--- QUOTED PASSAGE ---

How I Use sp_BlitzCache To Find Poor Performing SQL Server Queries To Tune

Video Summary

In this video, I delve into various ways to utilize SP Blitz Cache, a powerful stored procedure originally created by Jeremiah Peshka and maintained by many happy users over the years. I discuss how to navigate through different sort orders and parameters within SP Blitz Cache, such as average CPU, unused memory grant, and executions per minute (XPM), to identify queries that need optimization. Additionally, I highlight the importance of considering query plan instability in the Plank Cache, especially when compared to the more robust Query Store, and share practical tips for managing memory grants and identifying non-inlineable scalar UDFs or frequently executed code snippets.

Full Transcript

Erik Darling here again. Darling Data. No one from Microsoft has yet tried to acquire me based on the terms and conditions laid out in my last video, so I guess I’ll just soldier on here and keep pumping these things out. I hope that someone out there says, boy, that fellow looks useful. Let’s hire him. Let’s do some stuff to our SQL servers. Or let’s just watch all my videos and learn all my tricks. Who knows? Who knows what will happen? It’s a cliffhanger. So this video is different ways that I tend to use SP Blitz Cache, originally written by the lovely talented, hyper-ultra-cool Jeremiah Peshka, and of course maintained over these many years by thousands of happy people. Okay? Maybe like a dozen happy people. I don’t know. I guess depending on how much of the query plan XML they had to dig into would dictate if they are indeed truly happy people or not. Because I can tell you, when I was adding a lot of XML parse into this, it was some of the roughest days of my life.

So, I’m going to talk about, again, demo server hasn’t been a lot going on in there, so there’s not really going to be any big fireworks if I run this to get results. So I’m just going to talk through some of the different ways and sort of caveats and gotchas that I use SP Blitz Cache to figure out. Now, I’m just going to say it out loud and clear. The Plank Cache is a terribly unstable place. oftentimes when I go to look and see what’s in there, there’s a little warning that pops up in Blitz Cache about Plank Cache instability. This is one thing that I will show you.

--- RECORDED DATA ---

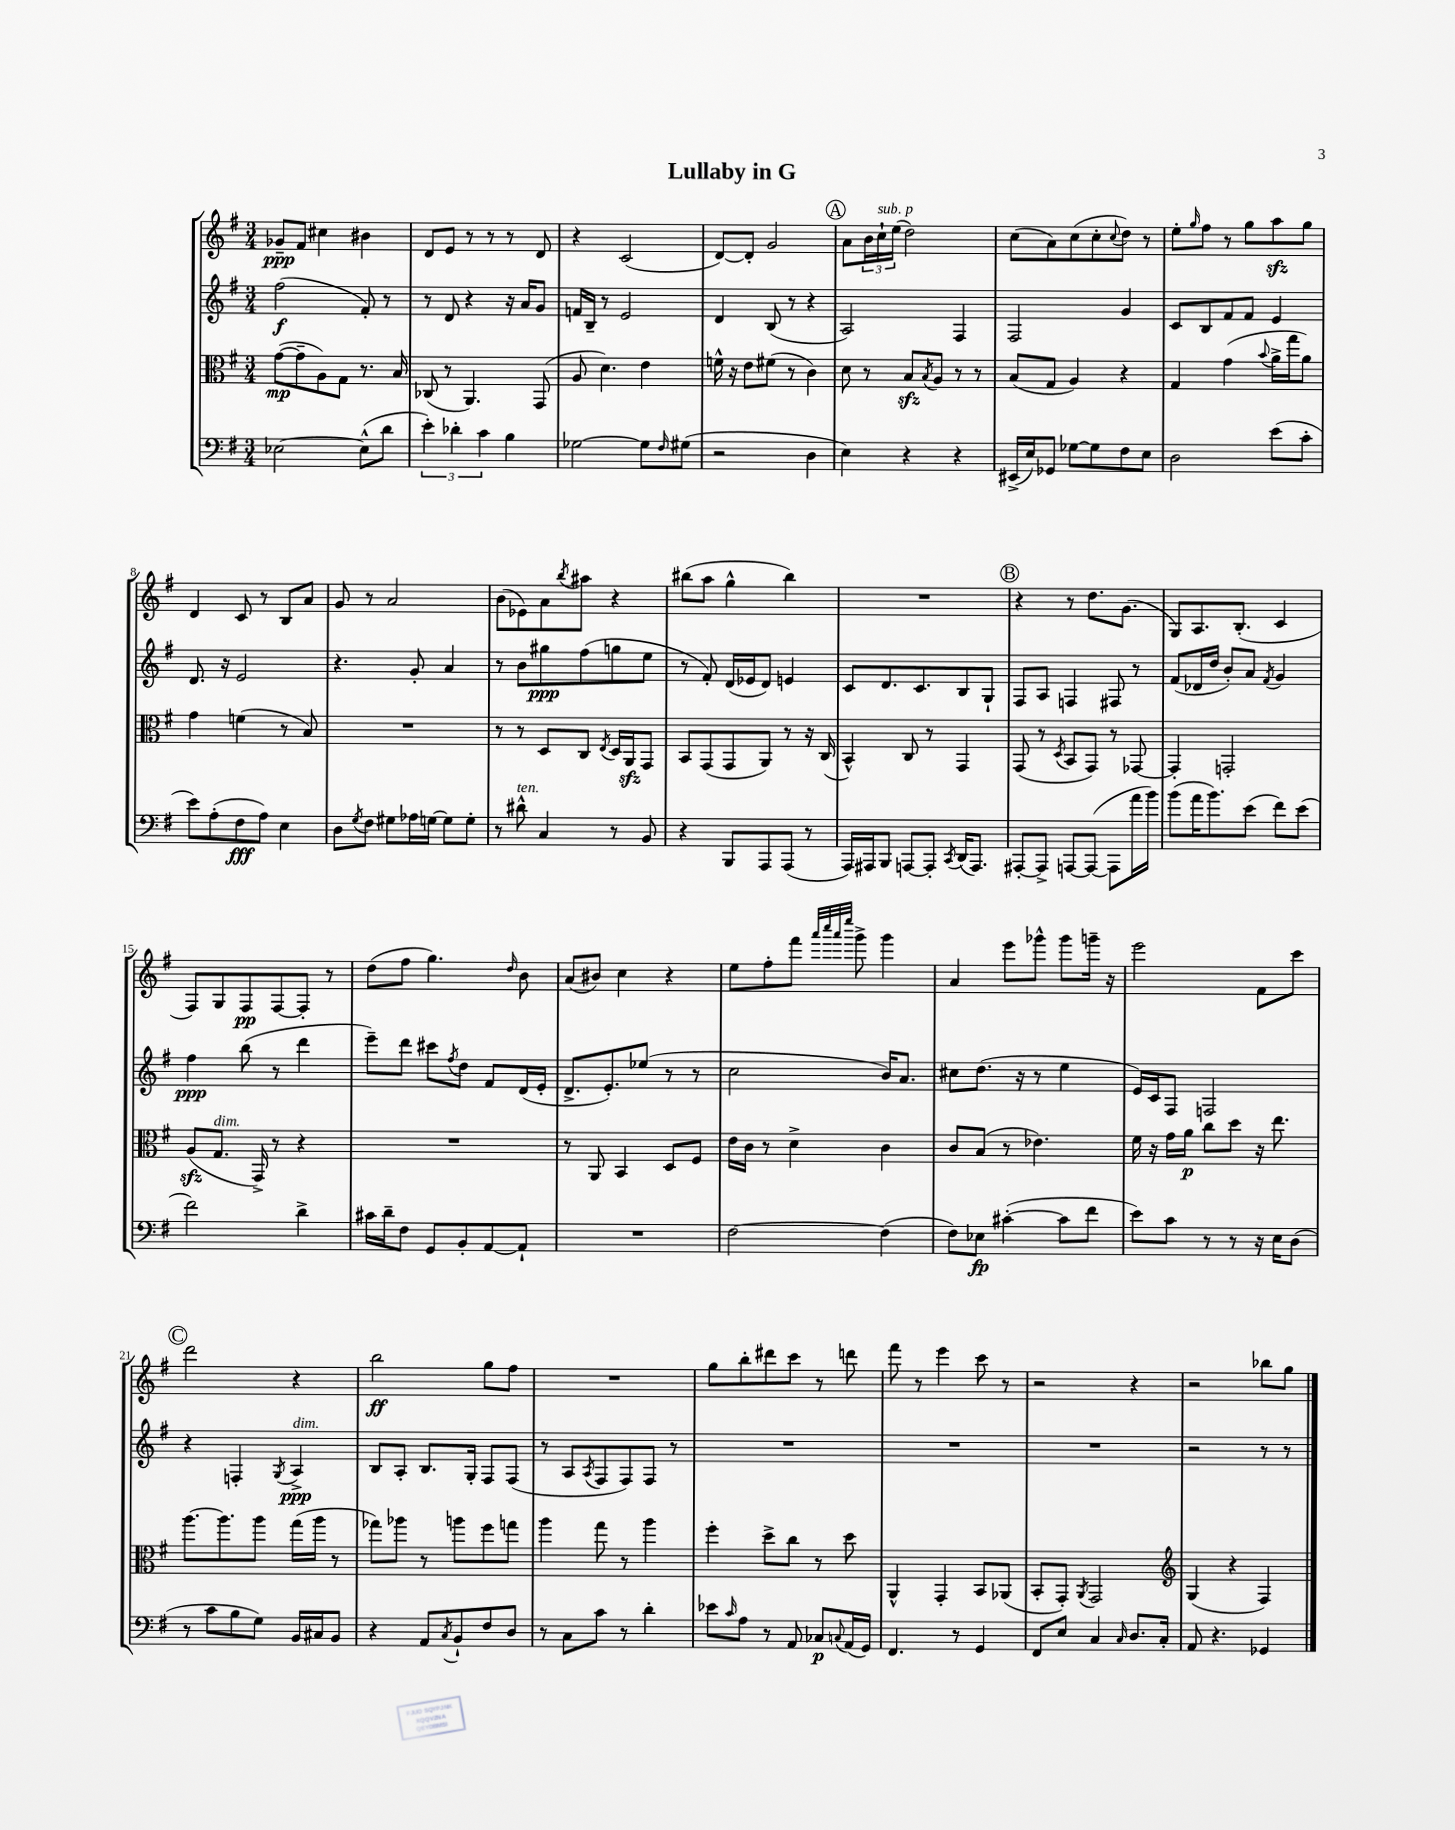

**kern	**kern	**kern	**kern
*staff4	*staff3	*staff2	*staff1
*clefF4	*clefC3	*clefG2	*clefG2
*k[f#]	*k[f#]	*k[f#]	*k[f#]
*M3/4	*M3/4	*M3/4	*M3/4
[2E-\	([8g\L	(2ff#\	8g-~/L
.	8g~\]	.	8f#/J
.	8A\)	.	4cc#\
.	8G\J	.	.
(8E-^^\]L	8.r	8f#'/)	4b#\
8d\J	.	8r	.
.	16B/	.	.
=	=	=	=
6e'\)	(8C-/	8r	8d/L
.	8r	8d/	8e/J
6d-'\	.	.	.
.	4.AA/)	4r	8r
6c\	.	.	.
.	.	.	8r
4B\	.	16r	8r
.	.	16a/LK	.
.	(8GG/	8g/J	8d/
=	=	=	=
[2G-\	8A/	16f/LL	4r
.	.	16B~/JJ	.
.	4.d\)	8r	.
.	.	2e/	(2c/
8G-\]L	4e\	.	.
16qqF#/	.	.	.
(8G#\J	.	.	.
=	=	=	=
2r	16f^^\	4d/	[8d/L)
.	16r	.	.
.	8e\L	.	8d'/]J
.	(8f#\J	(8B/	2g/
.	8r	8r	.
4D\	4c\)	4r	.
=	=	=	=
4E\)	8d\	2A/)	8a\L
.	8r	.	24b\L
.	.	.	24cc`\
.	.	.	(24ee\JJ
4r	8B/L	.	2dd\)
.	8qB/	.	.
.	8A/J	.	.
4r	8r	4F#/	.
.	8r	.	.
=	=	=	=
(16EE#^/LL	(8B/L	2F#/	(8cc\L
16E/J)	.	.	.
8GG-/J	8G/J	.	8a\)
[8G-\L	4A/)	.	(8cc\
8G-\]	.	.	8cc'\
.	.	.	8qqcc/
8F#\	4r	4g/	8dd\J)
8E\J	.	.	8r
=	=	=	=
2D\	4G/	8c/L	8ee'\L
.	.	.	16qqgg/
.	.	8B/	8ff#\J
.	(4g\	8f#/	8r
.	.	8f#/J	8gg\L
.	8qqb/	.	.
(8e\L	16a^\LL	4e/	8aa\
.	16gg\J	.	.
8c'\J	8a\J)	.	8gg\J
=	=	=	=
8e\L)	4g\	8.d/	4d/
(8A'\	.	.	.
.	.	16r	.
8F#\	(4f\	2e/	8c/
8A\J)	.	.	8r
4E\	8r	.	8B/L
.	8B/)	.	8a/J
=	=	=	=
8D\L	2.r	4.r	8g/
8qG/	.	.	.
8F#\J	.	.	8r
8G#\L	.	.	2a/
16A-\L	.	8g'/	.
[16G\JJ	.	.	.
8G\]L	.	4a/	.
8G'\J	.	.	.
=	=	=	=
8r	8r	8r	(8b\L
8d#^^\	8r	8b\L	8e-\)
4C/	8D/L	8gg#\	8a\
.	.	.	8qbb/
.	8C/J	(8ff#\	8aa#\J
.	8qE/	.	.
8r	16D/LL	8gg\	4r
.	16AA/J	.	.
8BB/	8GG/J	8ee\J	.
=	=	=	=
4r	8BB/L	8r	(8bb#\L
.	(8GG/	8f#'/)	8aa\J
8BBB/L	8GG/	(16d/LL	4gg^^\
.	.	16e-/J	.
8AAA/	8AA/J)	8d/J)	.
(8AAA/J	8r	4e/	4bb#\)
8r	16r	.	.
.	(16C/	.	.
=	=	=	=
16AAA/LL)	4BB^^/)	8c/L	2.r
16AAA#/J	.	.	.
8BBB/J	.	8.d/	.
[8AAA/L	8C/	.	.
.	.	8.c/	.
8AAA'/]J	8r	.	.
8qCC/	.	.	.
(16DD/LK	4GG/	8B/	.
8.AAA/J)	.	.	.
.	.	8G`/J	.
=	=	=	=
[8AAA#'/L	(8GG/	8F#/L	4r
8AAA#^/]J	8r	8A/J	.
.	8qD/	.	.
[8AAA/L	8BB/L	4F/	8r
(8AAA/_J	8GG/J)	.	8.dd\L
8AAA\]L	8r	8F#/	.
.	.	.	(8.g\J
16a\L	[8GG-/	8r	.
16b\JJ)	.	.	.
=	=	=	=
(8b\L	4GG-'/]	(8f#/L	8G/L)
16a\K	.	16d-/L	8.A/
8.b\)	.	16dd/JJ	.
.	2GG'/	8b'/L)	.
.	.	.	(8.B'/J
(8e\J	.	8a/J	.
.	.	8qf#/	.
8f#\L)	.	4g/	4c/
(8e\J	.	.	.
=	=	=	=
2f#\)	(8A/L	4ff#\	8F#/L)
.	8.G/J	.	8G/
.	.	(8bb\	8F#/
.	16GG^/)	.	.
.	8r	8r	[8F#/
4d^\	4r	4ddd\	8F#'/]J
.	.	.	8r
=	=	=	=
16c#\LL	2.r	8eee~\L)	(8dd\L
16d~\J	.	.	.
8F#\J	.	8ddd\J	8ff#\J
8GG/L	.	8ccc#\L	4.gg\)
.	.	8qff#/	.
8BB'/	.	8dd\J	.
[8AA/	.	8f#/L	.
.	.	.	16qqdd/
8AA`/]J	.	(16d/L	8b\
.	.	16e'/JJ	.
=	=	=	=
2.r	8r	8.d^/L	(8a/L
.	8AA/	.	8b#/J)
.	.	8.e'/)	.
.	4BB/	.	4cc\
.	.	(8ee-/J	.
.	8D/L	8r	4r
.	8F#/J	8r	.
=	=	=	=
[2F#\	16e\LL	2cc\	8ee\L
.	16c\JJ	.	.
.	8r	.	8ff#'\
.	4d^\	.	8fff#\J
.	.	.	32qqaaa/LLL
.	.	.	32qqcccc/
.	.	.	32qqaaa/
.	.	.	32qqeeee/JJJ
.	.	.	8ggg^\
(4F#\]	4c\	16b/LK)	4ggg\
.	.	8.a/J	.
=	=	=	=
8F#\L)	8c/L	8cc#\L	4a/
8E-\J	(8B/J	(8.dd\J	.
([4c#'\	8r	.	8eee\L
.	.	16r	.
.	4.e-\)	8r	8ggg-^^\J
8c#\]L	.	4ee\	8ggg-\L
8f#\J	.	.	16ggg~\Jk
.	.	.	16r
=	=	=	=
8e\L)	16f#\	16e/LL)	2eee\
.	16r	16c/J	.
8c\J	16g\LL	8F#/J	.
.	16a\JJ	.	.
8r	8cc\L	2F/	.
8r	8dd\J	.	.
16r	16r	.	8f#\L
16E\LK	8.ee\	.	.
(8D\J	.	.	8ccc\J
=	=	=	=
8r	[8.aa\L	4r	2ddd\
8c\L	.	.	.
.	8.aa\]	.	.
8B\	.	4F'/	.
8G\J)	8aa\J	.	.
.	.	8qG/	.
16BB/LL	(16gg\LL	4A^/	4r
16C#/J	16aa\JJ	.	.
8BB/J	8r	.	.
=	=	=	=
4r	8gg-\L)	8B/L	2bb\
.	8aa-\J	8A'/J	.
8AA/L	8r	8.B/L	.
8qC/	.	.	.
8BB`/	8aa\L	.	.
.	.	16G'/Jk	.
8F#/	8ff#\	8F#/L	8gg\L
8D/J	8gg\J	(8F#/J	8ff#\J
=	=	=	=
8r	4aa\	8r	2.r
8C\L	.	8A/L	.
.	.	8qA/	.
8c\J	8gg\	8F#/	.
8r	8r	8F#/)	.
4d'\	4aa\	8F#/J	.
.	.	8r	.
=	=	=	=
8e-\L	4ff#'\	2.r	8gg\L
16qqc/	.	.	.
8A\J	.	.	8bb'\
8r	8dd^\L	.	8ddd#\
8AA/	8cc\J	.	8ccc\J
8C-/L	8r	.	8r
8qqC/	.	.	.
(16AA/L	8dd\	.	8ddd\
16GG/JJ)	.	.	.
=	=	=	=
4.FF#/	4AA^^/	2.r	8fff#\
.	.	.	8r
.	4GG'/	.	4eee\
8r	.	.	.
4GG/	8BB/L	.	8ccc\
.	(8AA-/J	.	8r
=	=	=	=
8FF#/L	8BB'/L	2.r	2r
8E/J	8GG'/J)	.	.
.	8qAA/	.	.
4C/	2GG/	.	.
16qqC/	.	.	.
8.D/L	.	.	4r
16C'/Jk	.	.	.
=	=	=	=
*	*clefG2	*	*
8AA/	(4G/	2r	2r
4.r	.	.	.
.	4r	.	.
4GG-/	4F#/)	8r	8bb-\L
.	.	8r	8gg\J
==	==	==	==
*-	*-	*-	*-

---

> TASK TO CARRY OUT
Please render this sentence from the sp_BlitzCache transcript in Spanish: "This is one thing that I will show you."

> COMPLETE ANSWER
Esto es algo que les voy a mostrar.